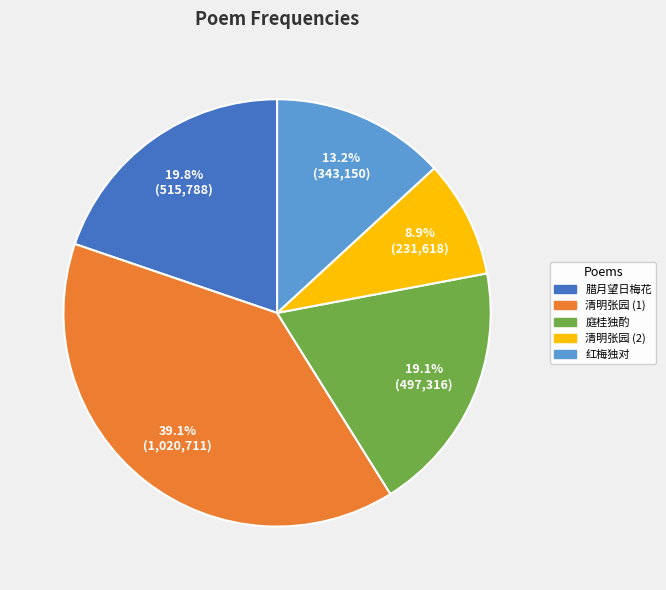

What percentage is NOT represented by 清明张园 (2)?

91.1%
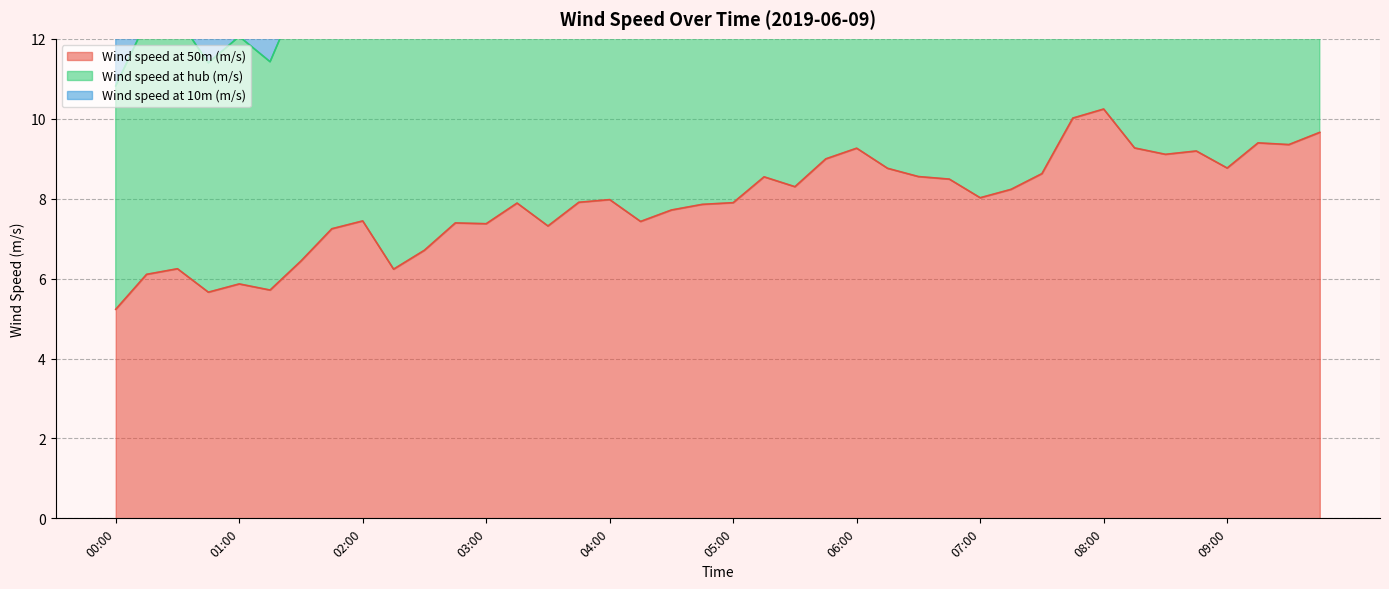

At which label does Wind speed at 50m (m/s) reach its minimum?

00:00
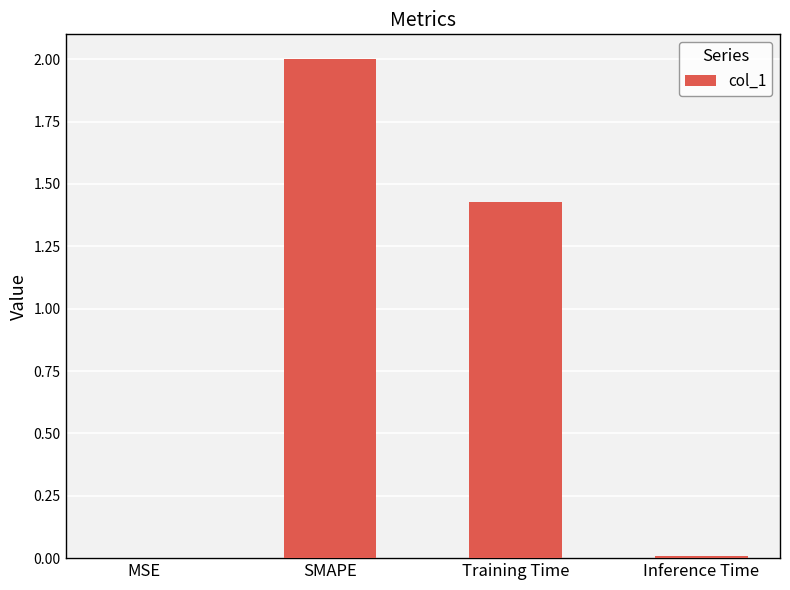

What is the sum of all values?

3.4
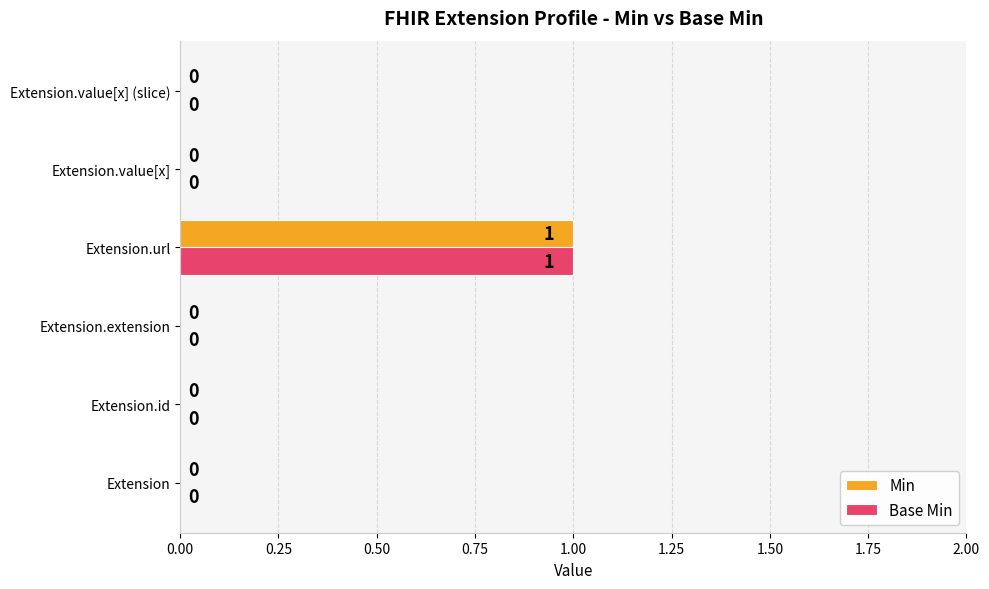

The Min series shows 1 at Extension.url. True or false?

True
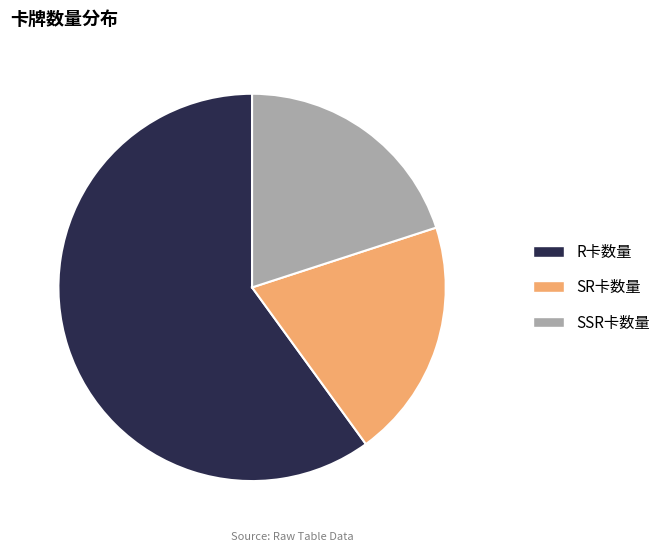

Between R卡数量 and SSR卡数量, which is larger?

R卡数量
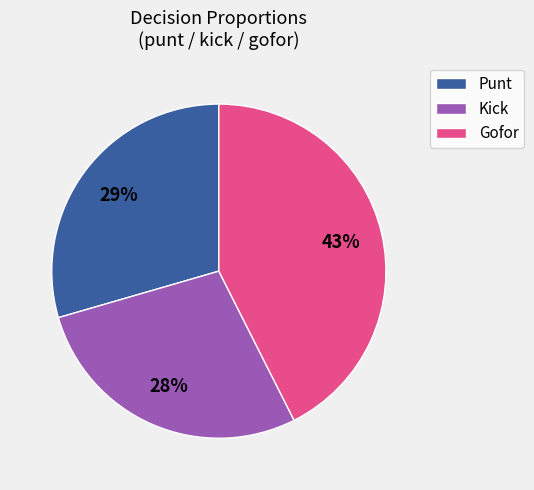

To the nearest percent, what is the difference between the largest and smallest slice percentages?

15%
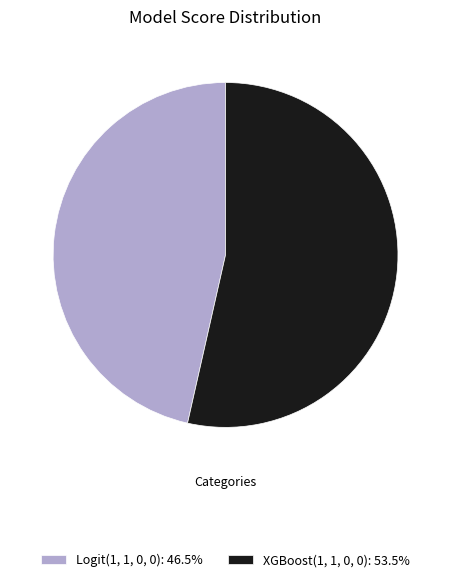

How many segments does this pie chart have?

2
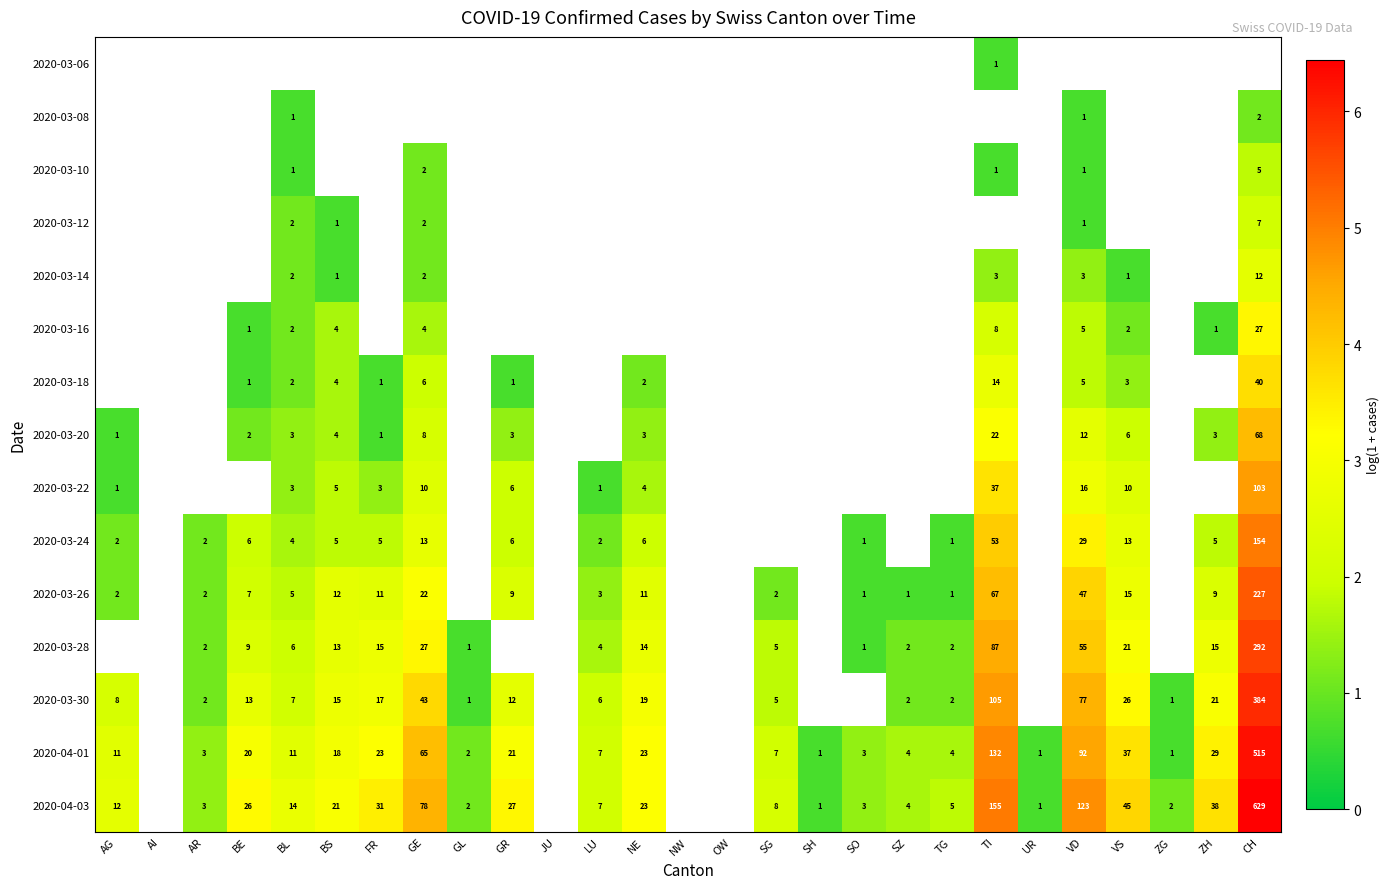

The 2020-03-26 series shows 1.6 at BS. True or false?

False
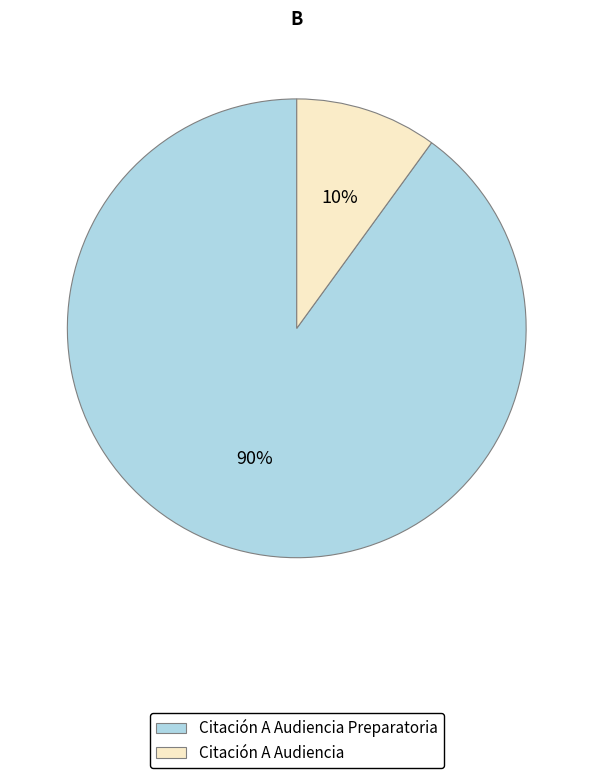

Rank the categories by value from highest to lowest.

Citación A Audiencia Preparatoria, Citación A Audiencia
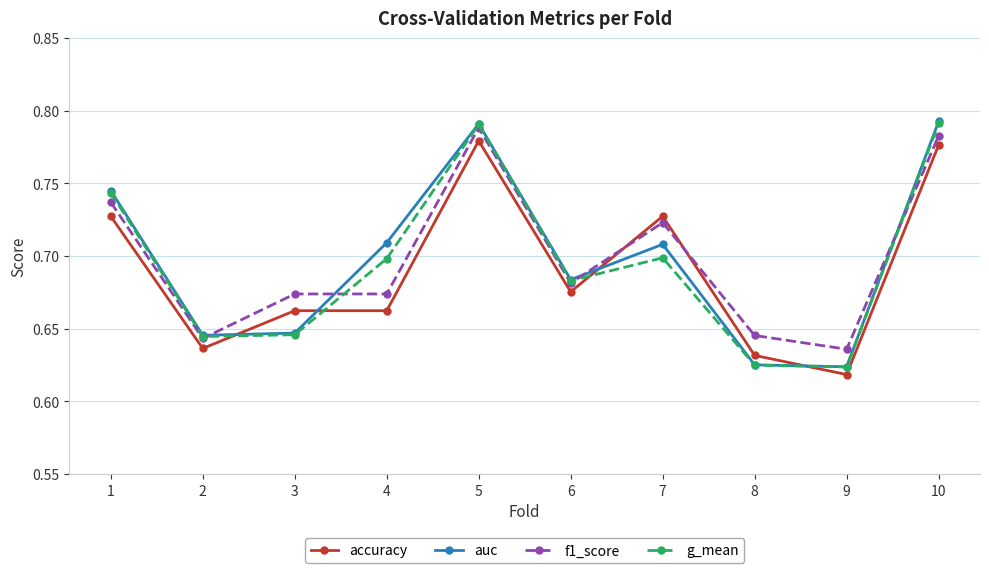

Which category has the lowest value in the accuracy series?

9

Task to carry out
Which lines of the records contain the word "shows"? Return every one of them in full.

Result of this exercise
The Min series shows 1 at Extension.url. True or false?
The 2020-03-26 series shows 1.6 at BS. True or false?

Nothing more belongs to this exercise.